Can Rwanda provide Africa’s leadership?
NOW when I ask whether Rwanda can provide Africa’s leadership, I am not asking Rwanda to become a military conqueror, like during the reign of Rwabugiri (Kigeli IV) who expanded Rwanda’s kingdom. The leadership that I’m talking about is more like the leadership of service, the leadership of helping Africa, the leadership of making Africa a better place. So when I ask whether Rwanda can provide Africa’s leadership, I am asking Rwanda to serve the Africans. I believe this is not a large claim to make.

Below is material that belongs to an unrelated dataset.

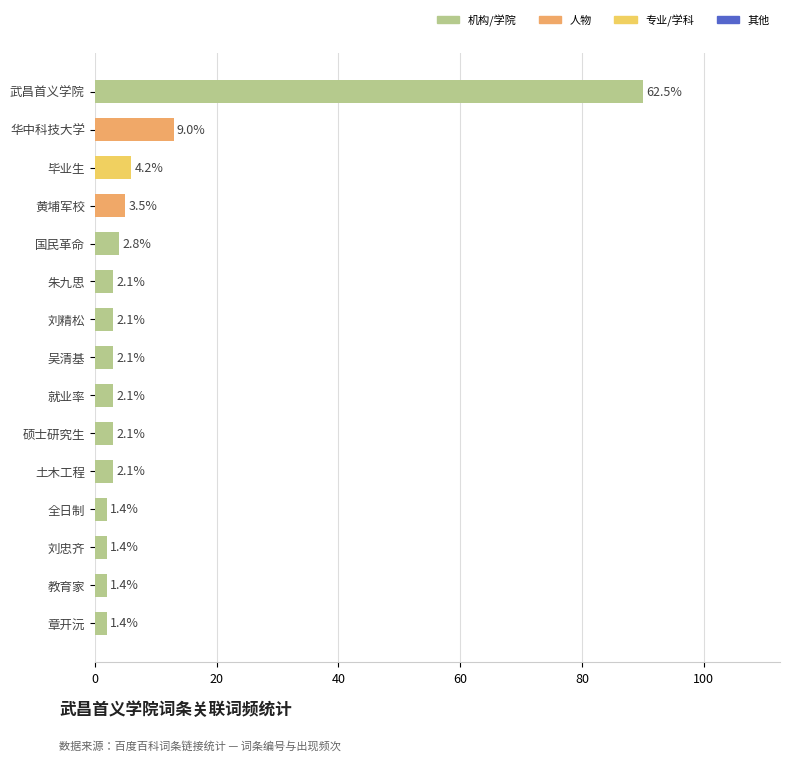

What is the sum of all values?

144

I am asking the question now because Rwandans have, first and foremost, done extremely well for themselves. Rwandans have enjoyed the fastest increase in standard of living than any other nation in recent history. As a result, hardly a month goes by without African Presidents and Ministers, Parliamentarians and other foreign dignitaries visiting Rwanda to learn a thing or two. I believe this same blue-print, one that has transformed Rwanda, could be expanded to the benefit of the African continent.

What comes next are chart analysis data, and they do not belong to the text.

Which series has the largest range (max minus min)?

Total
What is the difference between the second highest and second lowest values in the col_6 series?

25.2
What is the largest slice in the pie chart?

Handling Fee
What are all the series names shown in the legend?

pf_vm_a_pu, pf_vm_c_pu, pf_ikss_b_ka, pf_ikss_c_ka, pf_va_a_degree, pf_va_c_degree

As part of its contribution to Africa, Rwanda has already exported some of its finest talents to African organisations. They have excelled in their duties. For example, the African Development Bank, since its inception in 1963, is enjoying its best years under Dr Donald Kaberuka; The AU forces in Darfur are a force to reckon with since General Patrick Nyamvumba took over its leadership; and under Dr Richard Sezibera, the EAC’s future looks even brighter.
Now I understand that I am making a large claim by proclaiming Rwanda that can and should provide African leadership in the 21st century. But, looking at Africa today, I see no other country that has enough political capital to assume this role. And if no African country steps up, this leadership role will end up to the West or China. As history has shown, the West has clearly failed in this role despite having dominated the continent for over 200 years. China is new in the game; we still don’t know much about their leadership.
Why am I asking Rwanda to consider African leadership? We are an African country with an enviable track record. We have friends the world, and are highly respected as a country on the move. Rwanda’s leadership is very credible throughout the continent, and is mostly respected for its unwavering commitment to transform its people’s lives. Whenever I meet Africans and tell them that I am from Rwanda, they look at me with envy – almost all of them say they would wish to have President Paul Kagame for at least one term. That is what I consider real political capital.
Nigeria and South Africa are logically the countries to assume this role, simply because of their sheer size of economy and population. Both these countries have flirted with this role, but they have unfortunately disappointed. There are several reasons: first, they both do not enjoy an overwhelming political capital across the continent. Secondly, they are all embroiled in serious internal politics; secession in Nigeria’s north, and black empowerment in South Africa. That leaves North Africa as other serious contenders for this role. But the recent Arab Spring has shaken them to the core, and I honestly do not see them engaging substantially on continent wide issues in the foreseeable future – there will be a tendency for these Arab countries to look inwards.
I think this void could be plugged by Rwanda. As we have shown over the years, we could, once again, rise to the occasion and take control in shaping Africa’s destiny. As a result of globalisation, the world has changed fundamentally. Africa too has changed. I believe with the right leadership, provided by Rwanda in continent wide issues, we could help fellow Africans reach their full potential. It will be sad if we pass this glorious opportunity to either the Chinese, or even worse, the West.
Africans are looking up to Rwanda to provide this leadership. I believe Africa does not need a big and strong country to provide this much needed leadership in the 21st century. It needs a smart, agile and nimble nation for this guidance. Rwanda readily provides that.